■ Action item ■
Beginning at the first line of the material, output each line exactly until you reach and include the line containing "2. A temperature". Leave every picture out.

■ Data to examine ■
---------------

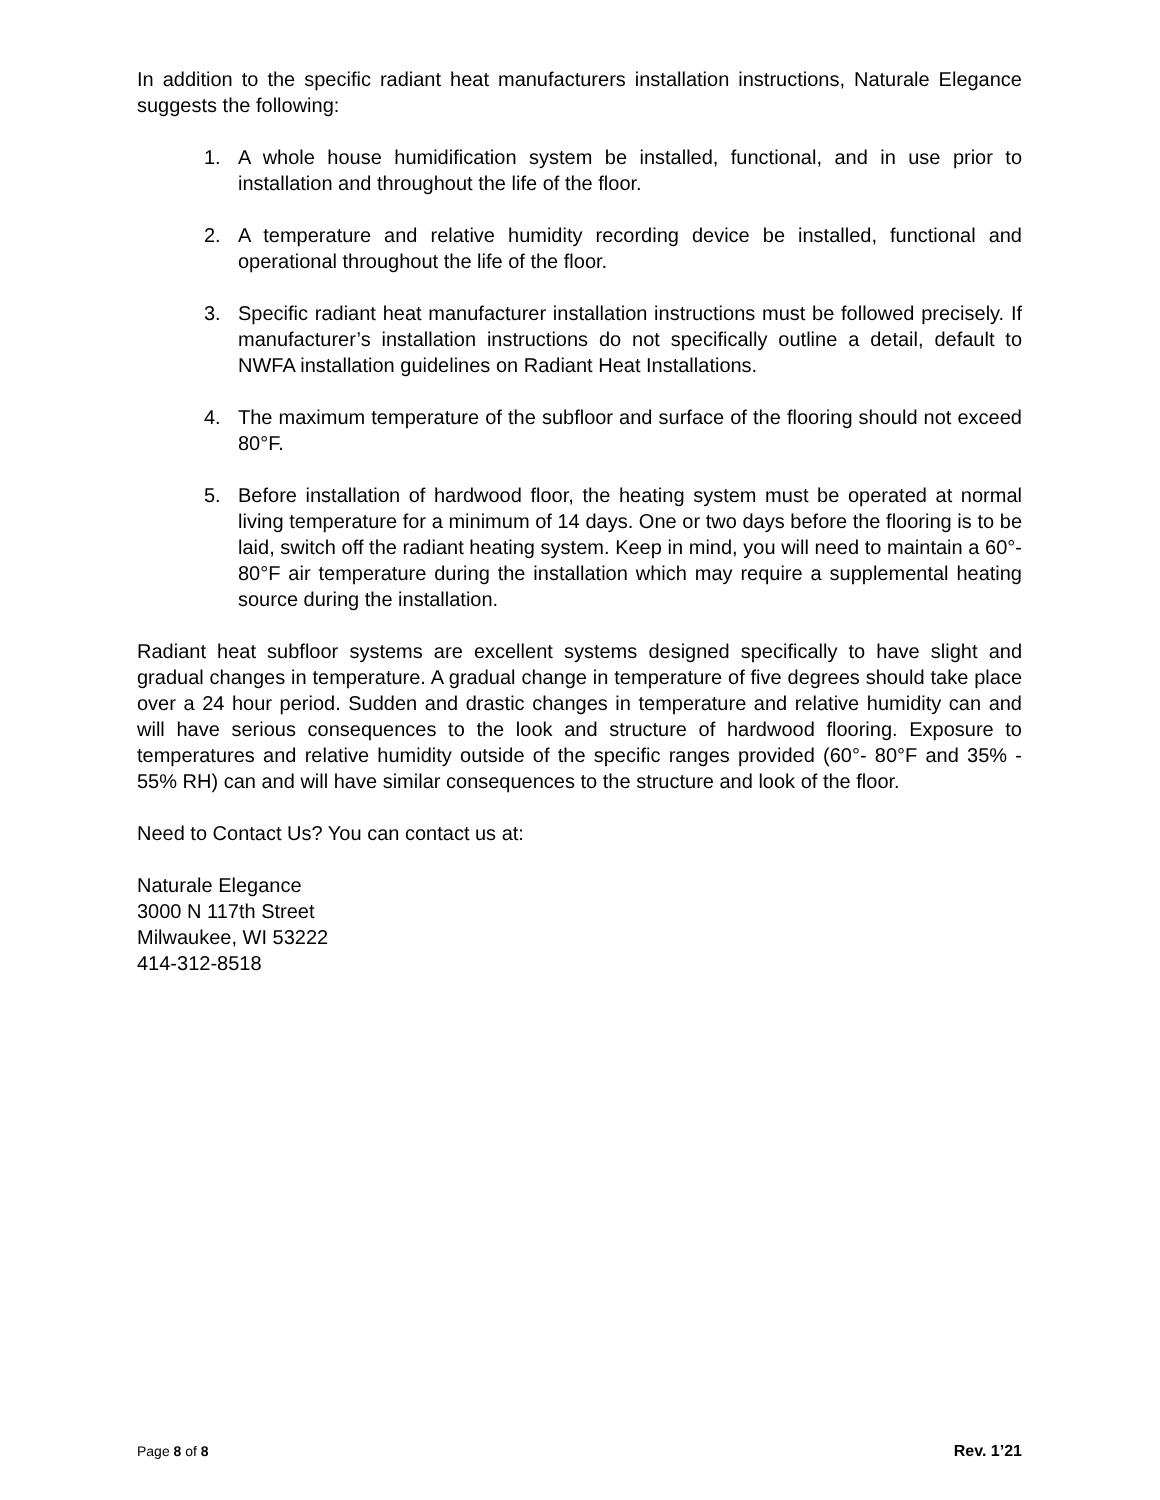In addition to the specific radiant heat manufacturers installation instructions, Naturale Elegance suggests the following:
1. A whole house humidification system be installed, functional, and in use prior to installation and throughout the life of the floor.
2. A temperature and relative humidity recording device be installed, functional and operational throughout the life of the floor.
3. Specific radiant heat manufacturer installation instructions must be followed precisely. If manufacturer’s installation instructions do not specifically outline a detail, default to NWFA installation guidelines on Radiant Heat Installations.
4. The maximum temperature of the subfloor and surface of the flooring should not exceed 80°F.
5. Before installation of hardwood floor, the heating system must be operated at normal living temperature for a minimum of 14 days. One or two days before the flooring is to be laid, switch off the radiant heating system. Keep in mind, you will need to maintain a 60°- 80°F air temperature during the installation which may require a supplemental heating source during the installation.
Radiant heat subfloor systems are excellent systems designed specifically to have slight and gradual changes in temperature. A gradual change in temperature of five degrees should take place over a 24 hour period. Sudden and drastic changes in temperature and relative humidity can and will have serious consequences to the look and structure of hardwood flooring. Exposure to temperatures and relative humidity outside of the specific ranges provided (60°- 80°F and 35% - 55% RH) can and will have similar consequences to the structure and look of the floor.
Need to Contact Us? You can contact us at:
Naturale Elegance
3000 N 117th Street
Milwaukee, WI 53222
414-312-8518
Page 8 of 8 Rev. 1’21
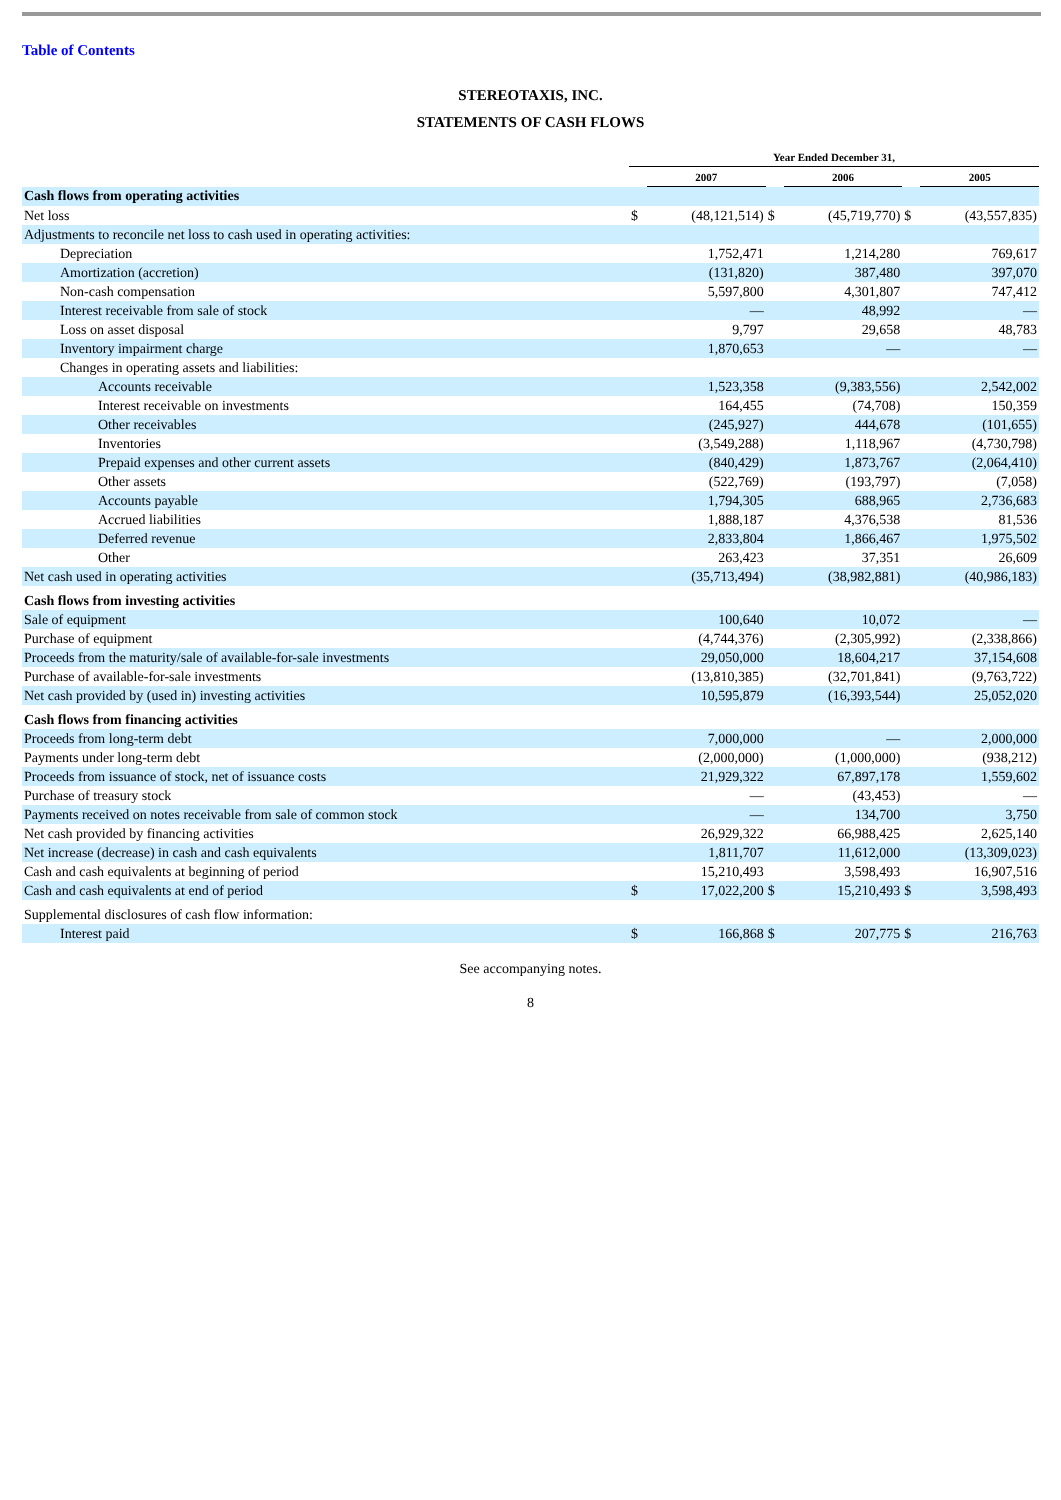Table of Contents
STEREOTAXIS, INC.
STATEMENTS OF CASH FLOWS
| | Year Ended December 31, | | | | | |
| --- | --- | --- | --- | --- | --- | --- |
| | | 2007 | | 2006 | | 2005 |
| Cash flows from operating activities | | | | | | |
| Net loss | $ | (48,121,514) | $ | (45,719,770) | $ | (43,557,835) |
| Adjustments to reconcile net loss to cash used in operating activities: | | | | | | |
| Depreciation | | 1,752,471 | | 1,214,280 | | 769,617 |
| Amortization (accretion) | | (131,820) | | 387,480 | | 397,070 |
| Non-cash compensation | | 5,597,800 | | 4,301,807 | | 747,412 |
| Interest receivable from sale of stock | | — | | 48,992 | | — |
| Loss on asset disposal | | 9,797 | | 29,658 | | 48,783 |
| Inventory impairment charge | | 1,870,653 | | — | | — |
| Changes in operating assets and liabilities: | | | | | | |
| Accounts receivable | | 1,523,358 | | (9,383,556) | | 2,542,002 |
| Interest receivable on investments | | 164,455 | | (74,708) | | 150,359 |
| Other receivables | | (245,927) | | 444,678 | | (101,655) |
| Inventories | | (3,549,288) | | 1,118,967 | | (4,730,798) |
| Prepaid expenses and other current assets | | (840,429) | | 1,873,767 | | (2,064,410) |
| Other assets | | (522,769) | | (193,797) | | (7,058) |
| Accounts payable | | 1,794,305 | | 688,965 | | 2,736,683 |
| Accrued liabilities | | 1,888,187 | | 4,376,538 | | 81,536 |
| Deferred revenue | | 2,833,804 | | 1,866,467 | | 1,975,502 |
| Other | | 263,423 | | 37,351 | | 26,609 |
| Net cash used in operating activities | | (35,713,494) | | (38,982,881) | | (40,986,183) |
| Cash flows from investing activities | | | | | | |
| Sale of equipment | | 100,640 | | 10,072 | | — |
| Purchase of equipment | | (4,744,376) | | (2,305,992) | | (2,338,866) |
| Proceeds from the maturity/sale of available-for-sale investments | | 29,050,000 | | 18,604,217 | | 37,154,608 |
| Purchase of available-for-sale investments | | (13,810,385) | | (32,701,841) | | (9,763,722) |
| Net cash provided by (used in) investing activities | | 10,595,879 | | (16,393,544) | | 25,052,020 |
| Cash flows from financing activities | | | | | | |
| Proceeds from long-term debt | | 7,000,000 | | — | | 2,000,000 |
| Payments under long-term debt | | (2,000,000) | | (1,000,000) | | (938,212) |
| Proceeds from issuance of stock, net of issuance costs | | 21,929,322 | | 67,897,178 | | 1,559,602 |
| Purchase of treasury stock | | — | | (43,453) | | — |
| Payments received on notes receivable from sale of common stock | | — | | 134,700 | | 3,750 |
| Net cash provided by financing activities | | 26,929,322 | | 66,988,425 | | 2,625,140 |
| Net increase (decrease) in cash and cash equivalents | | 1,811,707 | | 11,612,000 | | (13,309,023) |
| Cash and cash equivalents at beginning of period | | 15,210,493 | | 3,598,493 | | 16,907,516 |
| Cash and cash equivalents at end of period | $ | 17,022,200 | $ | 15,210,493 | $ | 3,598,493 |
| Supplemental disclosures of cash flow information: | | | | | | |
| Interest paid | $ | 166,868 | $ | 207,775 | $ | 216,763 |
See accompanying notes.
8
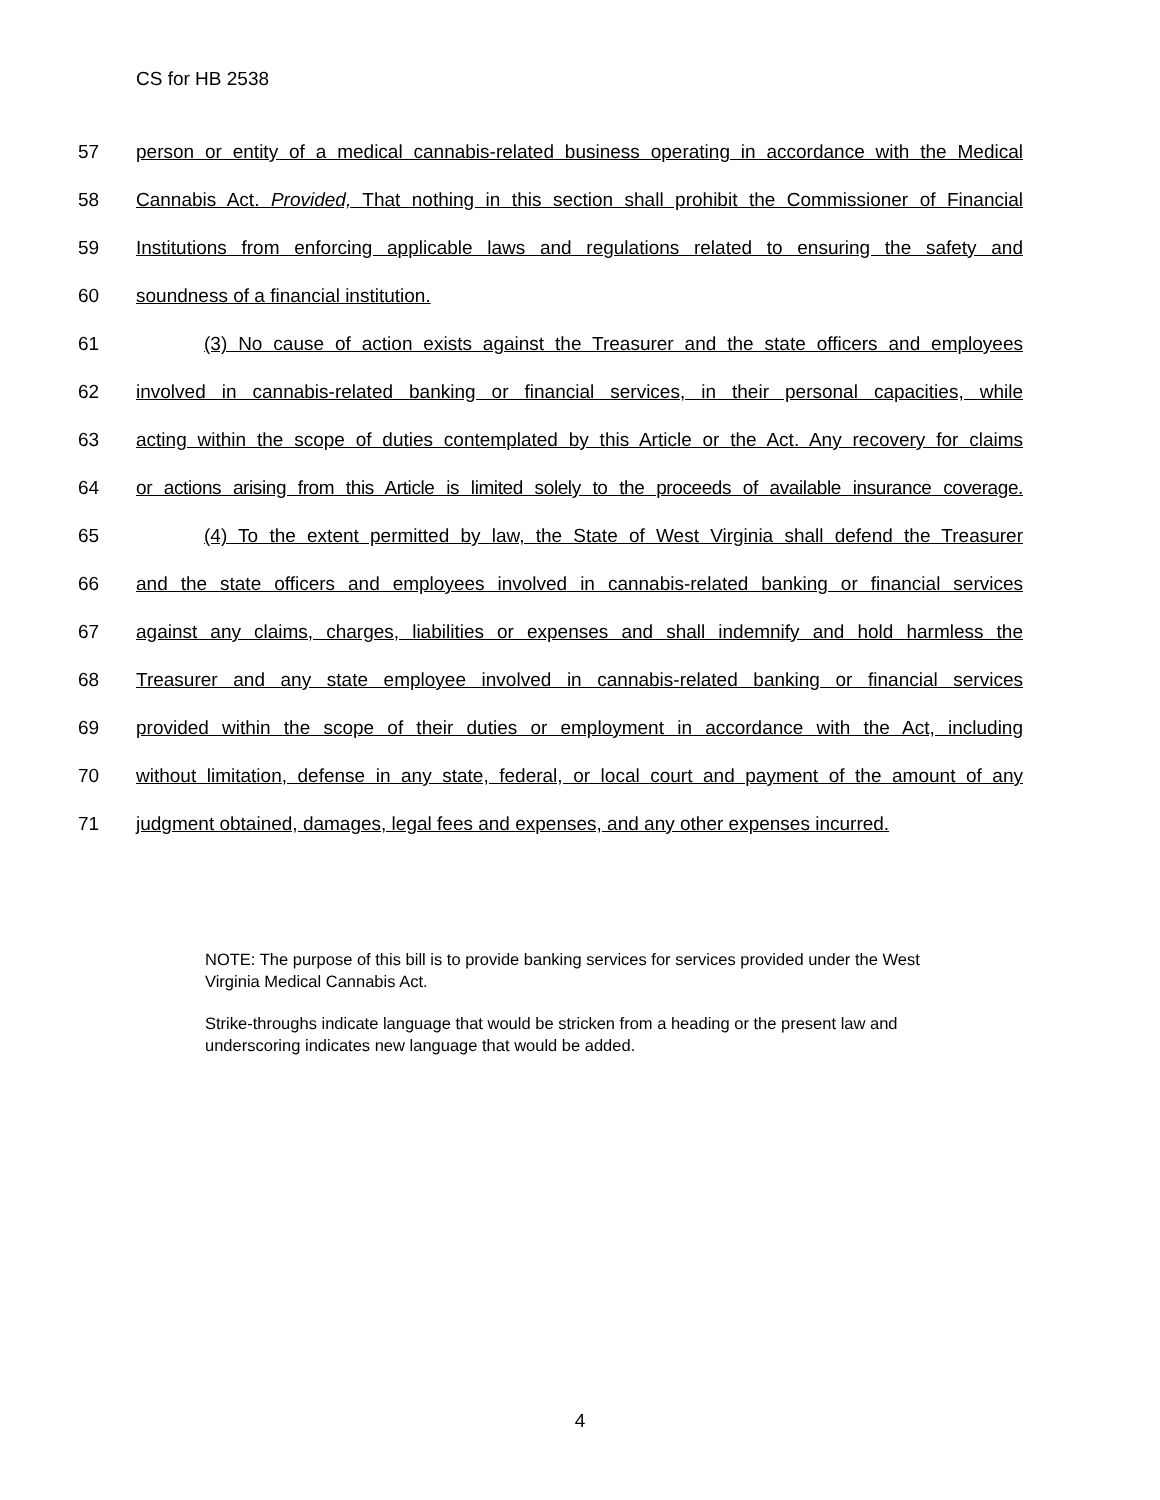CS for HB 2538
57 person or entity of a medical cannabis-related business operating in accordance with the Medical
58 Cannabis Act. Provided, That nothing in this section shall prohibit the Commissioner of Financial
59 Institutions from enforcing applicable laws and regulations related to ensuring the safety and
60 soundness of a financial institution.
61 (3) No cause of action exists against the Treasurer and the state officers and employees
62 involved in cannabis-related banking or financial services, in their personal capacities, while
63 acting within the scope of duties contemplated by this Article or the Act. Any recovery for claims
64 or actions arising from this Article is limited solely to the proceeds of available insurance coverage.
65 (4) To the extent permitted by law, the State of West Virginia shall defend the Treasurer
66 and the state officers and employees involved in cannabis-related banking or financial services
67 against any claims, charges, liabilities or expenses and shall indemnify and hold harmless the
68 Treasurer and any state employee involved in cannabis-related banking or financial services
69 provided within the scope of their duties or employment in accordance with the Act, including
70 without limitation, defense in any state, federal, or local court and payment of the amount of any
71 judgment obtained, damages, legal fees and expenses, and any other expenses incurred.
NOTE: The purpose of this bill is to provide banking services for services provided under the West Virginia Medical Cannabis Act.
Strike-throughs indicate language that would be stricken from a heading or the present law and underscoring indicates new language that would be added.
4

---------------

■ Exercise response ■
In addition to the specific radiant heat manufacturers installation instructions, Naturale Elegance suggests the following:
1. A whole house humidification system be installed, functional, and in use prior to installation and throughout the life of the floor.
2. A temperature and relative humidity recording device be installed, functional and operational throughout the life of the floor.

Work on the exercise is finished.